## WHAT YOU WILL DO
Type out the records that follow, exactly as given.

═════ TASK DATA ═════

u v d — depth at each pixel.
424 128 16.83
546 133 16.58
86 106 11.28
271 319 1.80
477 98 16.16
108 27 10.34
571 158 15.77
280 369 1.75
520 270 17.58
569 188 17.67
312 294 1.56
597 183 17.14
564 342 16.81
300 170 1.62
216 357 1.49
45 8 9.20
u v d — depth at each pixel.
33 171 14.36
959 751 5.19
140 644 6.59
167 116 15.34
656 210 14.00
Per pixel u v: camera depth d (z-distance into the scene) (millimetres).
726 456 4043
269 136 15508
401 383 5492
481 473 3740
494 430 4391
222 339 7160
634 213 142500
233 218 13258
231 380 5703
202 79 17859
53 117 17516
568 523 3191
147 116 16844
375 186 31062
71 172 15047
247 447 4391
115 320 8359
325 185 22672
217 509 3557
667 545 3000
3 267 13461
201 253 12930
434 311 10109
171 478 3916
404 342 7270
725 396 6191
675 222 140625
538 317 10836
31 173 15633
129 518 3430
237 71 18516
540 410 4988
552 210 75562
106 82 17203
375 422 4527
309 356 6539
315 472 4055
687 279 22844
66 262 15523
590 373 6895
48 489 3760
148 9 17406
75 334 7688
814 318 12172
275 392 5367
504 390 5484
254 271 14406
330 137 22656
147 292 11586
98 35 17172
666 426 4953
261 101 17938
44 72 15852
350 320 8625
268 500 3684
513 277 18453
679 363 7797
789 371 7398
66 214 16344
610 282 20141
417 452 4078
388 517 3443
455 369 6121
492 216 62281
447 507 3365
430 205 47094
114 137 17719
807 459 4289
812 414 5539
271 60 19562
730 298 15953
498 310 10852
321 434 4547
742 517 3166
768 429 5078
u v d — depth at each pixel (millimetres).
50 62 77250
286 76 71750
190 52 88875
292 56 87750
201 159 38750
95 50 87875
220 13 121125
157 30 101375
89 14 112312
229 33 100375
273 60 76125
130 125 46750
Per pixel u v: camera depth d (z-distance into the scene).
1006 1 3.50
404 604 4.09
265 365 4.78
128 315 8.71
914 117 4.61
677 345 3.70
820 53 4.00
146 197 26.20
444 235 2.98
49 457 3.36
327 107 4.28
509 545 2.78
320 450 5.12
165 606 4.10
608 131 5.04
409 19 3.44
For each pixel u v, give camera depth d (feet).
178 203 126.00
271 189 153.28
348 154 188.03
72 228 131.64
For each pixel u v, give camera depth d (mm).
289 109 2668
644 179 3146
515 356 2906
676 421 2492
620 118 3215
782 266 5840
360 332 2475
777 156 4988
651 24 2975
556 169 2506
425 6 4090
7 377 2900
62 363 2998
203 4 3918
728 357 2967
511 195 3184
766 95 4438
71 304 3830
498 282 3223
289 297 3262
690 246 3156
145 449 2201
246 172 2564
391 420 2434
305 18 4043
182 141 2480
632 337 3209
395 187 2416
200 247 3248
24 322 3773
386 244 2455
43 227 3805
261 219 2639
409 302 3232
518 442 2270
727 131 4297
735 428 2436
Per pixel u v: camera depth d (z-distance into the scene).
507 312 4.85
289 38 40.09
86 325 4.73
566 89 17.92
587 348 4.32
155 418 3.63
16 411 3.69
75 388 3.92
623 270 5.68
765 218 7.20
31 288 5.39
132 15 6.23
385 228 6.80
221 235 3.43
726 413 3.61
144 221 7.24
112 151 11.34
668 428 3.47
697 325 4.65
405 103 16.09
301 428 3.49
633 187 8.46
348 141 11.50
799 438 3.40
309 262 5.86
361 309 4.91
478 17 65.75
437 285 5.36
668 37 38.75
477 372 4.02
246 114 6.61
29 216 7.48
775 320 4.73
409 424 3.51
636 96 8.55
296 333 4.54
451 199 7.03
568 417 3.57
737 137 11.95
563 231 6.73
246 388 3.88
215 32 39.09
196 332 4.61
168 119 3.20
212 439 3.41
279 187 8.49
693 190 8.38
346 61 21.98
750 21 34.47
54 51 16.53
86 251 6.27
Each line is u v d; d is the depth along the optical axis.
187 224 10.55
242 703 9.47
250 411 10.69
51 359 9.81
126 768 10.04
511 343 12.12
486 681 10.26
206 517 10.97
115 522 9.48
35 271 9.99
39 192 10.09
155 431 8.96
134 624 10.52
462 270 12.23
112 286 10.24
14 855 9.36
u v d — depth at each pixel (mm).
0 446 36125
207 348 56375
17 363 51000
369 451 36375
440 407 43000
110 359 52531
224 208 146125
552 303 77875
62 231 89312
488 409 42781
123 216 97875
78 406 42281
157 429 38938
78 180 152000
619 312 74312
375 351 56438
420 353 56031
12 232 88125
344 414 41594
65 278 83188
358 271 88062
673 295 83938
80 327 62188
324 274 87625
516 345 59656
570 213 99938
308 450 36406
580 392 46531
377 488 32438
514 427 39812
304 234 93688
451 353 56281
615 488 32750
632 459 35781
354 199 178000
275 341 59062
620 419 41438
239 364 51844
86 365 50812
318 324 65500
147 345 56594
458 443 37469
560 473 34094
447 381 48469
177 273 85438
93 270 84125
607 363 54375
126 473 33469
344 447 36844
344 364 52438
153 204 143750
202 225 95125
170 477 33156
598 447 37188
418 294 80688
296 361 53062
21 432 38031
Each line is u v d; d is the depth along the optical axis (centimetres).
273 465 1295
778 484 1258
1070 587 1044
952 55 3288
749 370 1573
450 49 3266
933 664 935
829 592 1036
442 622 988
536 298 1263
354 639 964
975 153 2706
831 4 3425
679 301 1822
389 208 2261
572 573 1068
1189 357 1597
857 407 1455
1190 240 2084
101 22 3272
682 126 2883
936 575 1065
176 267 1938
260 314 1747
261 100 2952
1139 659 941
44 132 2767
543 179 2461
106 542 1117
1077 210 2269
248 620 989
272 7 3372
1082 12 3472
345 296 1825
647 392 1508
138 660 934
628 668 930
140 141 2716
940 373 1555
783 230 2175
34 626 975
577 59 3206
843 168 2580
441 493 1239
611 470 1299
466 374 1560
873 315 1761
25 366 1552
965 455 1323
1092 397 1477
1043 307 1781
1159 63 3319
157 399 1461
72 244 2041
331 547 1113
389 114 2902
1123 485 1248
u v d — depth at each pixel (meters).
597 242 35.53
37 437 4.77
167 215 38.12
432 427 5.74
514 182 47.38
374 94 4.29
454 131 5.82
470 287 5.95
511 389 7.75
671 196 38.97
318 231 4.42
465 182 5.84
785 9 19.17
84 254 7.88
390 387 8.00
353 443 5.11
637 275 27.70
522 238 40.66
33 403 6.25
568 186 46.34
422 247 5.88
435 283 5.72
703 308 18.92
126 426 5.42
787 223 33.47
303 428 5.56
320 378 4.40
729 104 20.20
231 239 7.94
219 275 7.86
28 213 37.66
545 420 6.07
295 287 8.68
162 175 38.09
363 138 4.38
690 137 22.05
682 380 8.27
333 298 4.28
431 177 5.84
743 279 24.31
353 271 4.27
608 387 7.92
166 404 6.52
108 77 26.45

═════

## EXERCISE SOLUTION
u v d — depth at each pixel.
424 128 16.83
546 133 16.58
86 106 11.28
271 319 1.80
477 98 16.16
108 27 10.34
571 158 15.77
280 369 1.75
520 270 17.58
569 188 17.67
312 294 1.56
597 183 17.14
564 342 16.81
300 170 1.62
216 357 1.49
45 8 9.20
u v d — depth at each pixel.
33 171 14.36
959 751 5.19
140 644 6.59
167 116 15.34
656 210 14.00
Per pixel u v: camera depth d (z-distance into the scene) (millimetres).
726 456 4043
269 136 15508
401 383 5492
481 473 3740
494 430 4391
222 339 7160
634 213 142500
233 218 13258
231 380 5703
202 79 17859
53 117 17516
568 523 3191
147 116 16844
375 186 31062
71 172 15047
247 447 4391
115 320 8359
325 185 22672
217 509 3557
667 545 3000
3 267 13461
201 253 12930
434 311 10109
171 478 3916
404 342 7270
725 396 6191
675 222 140625
538 317 10836
31 173 15633
129 518 3430
237 71 18516
540 410 4988
552 210 75562
106 82 17203
375 422 4527
309 356 6539
315 472 4055
687 279 22844
66 262 15523
590 373 6895
48 489 3760
148 9 17406
75 334 7688
814 318 12172
275 392 5367
504 390 5484
254 271 14406
330 137 22656
147 292 11586
98 35 17172
666 426 4953
261 101 17938
44 72 15852
350 320 8625
268 500 3684
513 277 18453
679 363 7797
789 371 7398
66 214 16344
610 282 20141
417 452 4078
388 517 3443
455 369 6121
492 216 62281
447 507 3365
430 205 47094
114 137 17719
807 459 4289
812 414 5539
271 60 19562
730 298 15953
498 310 10852
321 434 4547
742 517 3166
768 429 5078
u v d — depth at each pixel (millimetres).
50 62 77250
286 76 71750
190 52 88875
292 56 87750
201 159 38750
95 50 87875
220 13 121125
157 30 101375
89 14 112312
229 33 100375
273 60 76125
130 125 46750
Per pixel u v: camera depth d (z-distance into the scene).
1006 1 3.50
404 604 4.09
265 365 4.78
128 315 8.71
914 117 4.61
677 345 3.70
820 53 4.00
146 197 26.20
444 235 2.98
49 457 3.36
327 107 4.28
509 545 2.78
320 450 5.12
165 606 4.10
608 131 5.04
409 19 3.44
For each pixel u v, give camera depth d (feet).
178 203 126.00
271 189 153.28
348 154 188.03
72 228 131.64
For each pixel u v, give camera depth d (mm).
289 109 2668
644 179 3146
515 356 2906
676 421 2492
620 118 3215
782 266 5840
360 332 2475
777 156 4988
651 24 2975
556 169 2506
425 6 4090
7 377 2900
62 363 2998
203 4 3918
728 357 2967
511 195 3184
766 95 4438
71 304 3830
498 282 3223
289 297 3262
690 246 3156
145 449 2201
246 172 2564
391 420 2434
305 18 4043
182 141 2480
632 337 3209
395 187 2416
200 247 3248
24 322 3773
386 244 2455
43 227 3805
261 219 2639
409 302 3232
518 442 2270
727 131 4297
735 428 2436
Per pixel u v: camera depth d (z-distance into the scene).
507 312 4.85
289 38 40.09
86 325 4.73
566 89 17.92
587 348 4.32
155 418 3.63
16 411 3.69
75 388 3.92
623 270 5.68
765 218 7.20
31 288 5.39
132 15 6.23
385 228 6.80
221 235 3.43
726 413 3.61
144 221 7.24
112 151 11.34
668 428 3.47
697 325 4.65
405 103 16.09
301 428 3.49
633 187 8.46
348 141 11.50
799 438 3.40
309 262 5.86
361 309 4.91
478 17 65.75
437 285 5.36
668 37 38.75
477 372 4.02
246 114 6.61
29 216 7.48
775 320 4.73
409 424 3.51
636 96 8.55
296 333 4.54
451 199 7.03
568 417 3.57
737 137 11.95
563 231 6.73
246 388 3.88
215 32 39.09
196 332 4.61
168 119 3.20
212 439 3.41
279 187 8.49
693 190 8.38
346 61 21.98
750 21 34.47
54 51 16.53
86 251 6.27
Each line is u v d; d is the depth along the optical axis.
187 224 10.55
242 703 9.47
250 411 10.69
51 359 9.81
126 768 10.04
511 343 12.12
486 681 10.26
206 517 10.97
115 522 9.48
35 271 9.99
39 192 10.09
155 431 8.96
134 624 10.52
462 270 12.23
112 286 10.24
14 855 9.36
u v d — depth at each pixel (mm).
0 446 36125
207 348 56375
17 363 51000
369 451 36375
440 407 43000
110 359 52531
224 208 146125
552 303 77875
62 231 89312
488 409 42781
123 216 97875
78 406 42281
157 429 38938
78 180 152000
619 312 74312
375 351 56438
420 353 56031
12 232 88125
344 414 41594
65 278 83188
358 271 88062
673 295 83938
80 327 62188
324 274 87625
516 345 59656
570 213 99938
308 450 36406
580 392 46531
377 488 32438
514 427 39812
304 234 93688
451 353 56281
615 488 32750
632 459 35781
354 199 178000
275 341 59062
620 419 41438
239 364 51844
86 365 50812
318 324 65500
147 345 56594
458 443 37469
560 473 34094
447 381 48469
177 273 85438
93 270 84125
607 363 54375
126 473 33469
344 447 36844
344 364 52438
153 204 143750
202 225 95125
170 477 33156
598 447 37188
418 294 80688
296 361 53062
21 432 38031
Each line is u v d; d is the depth along the optical axis (centimetres).
273 465 1295
778 484 1258
1070 587 1044
952 55 3288
749 370 1573
450 49 3266
933 664 935
829 592 1036
442 622 988
536 298 1263
354 639 964
975 153 2706
831 4 3425
679 301 1822
389 208 2261
572 573 1068
1189 357 1597
857 407 1455
1190 240 2084
101 22 3272
682 126 2883
936 575 1065
176 267 1938
260 314 1747
261 100 2952
1139 659 941
44 132 2767
543 179 2461
106 542 1117
1077 210 2269
248 620 989
272 7 3372
1082 12 3472
345 296 1825
647 392 1508
138 660 934
628 668 930
140 141 2716
940 373 1555
783 230 2175
34 626 975
577 59 3206
843 168 2580
441 493 1239
611 470 1299
466 374 1560
873 315 1761
25 366 1552
965 455 1323
1092 397 1477
1043 307 1781
1159 63 3319
157 399 1461
72 244 2041
331 547 1113
389 114 2902
1123 485 1248
u v d — depth at each pixel (meters).
597 242 35.53
37 437 4.77
167 215 38.12
432 427 5.74
514 182 47.38
374 94 4.29
454 131 5.82
470 287 5.95
511 389 7.75
671 196 38.97
318 231 4.42
465 182 5.84
785 9 19.17
84 254 7.88
390 387 8.00
353 443 5.11
637 275 27.70
522 238 40.66
33 403 6.25
568 186 46.34
422 247 5.88
435 283 5.72
703 308 18.92
126 426 5.42
787 223 33.47
303 428 5.56
320 378 4.40
729 104 20.20
231 239 7.94
219 275 7.86
28 213 37.66
545 420 6.07
295 287 8.68
162 175 38.09
363 138 4.38
690 137 22.05
682 380 8.27
333 298 4.28
431 177 5.84
743 279 24.31
353 271 4.27
608 387 7.92
166 404 6.52
108 77 26.45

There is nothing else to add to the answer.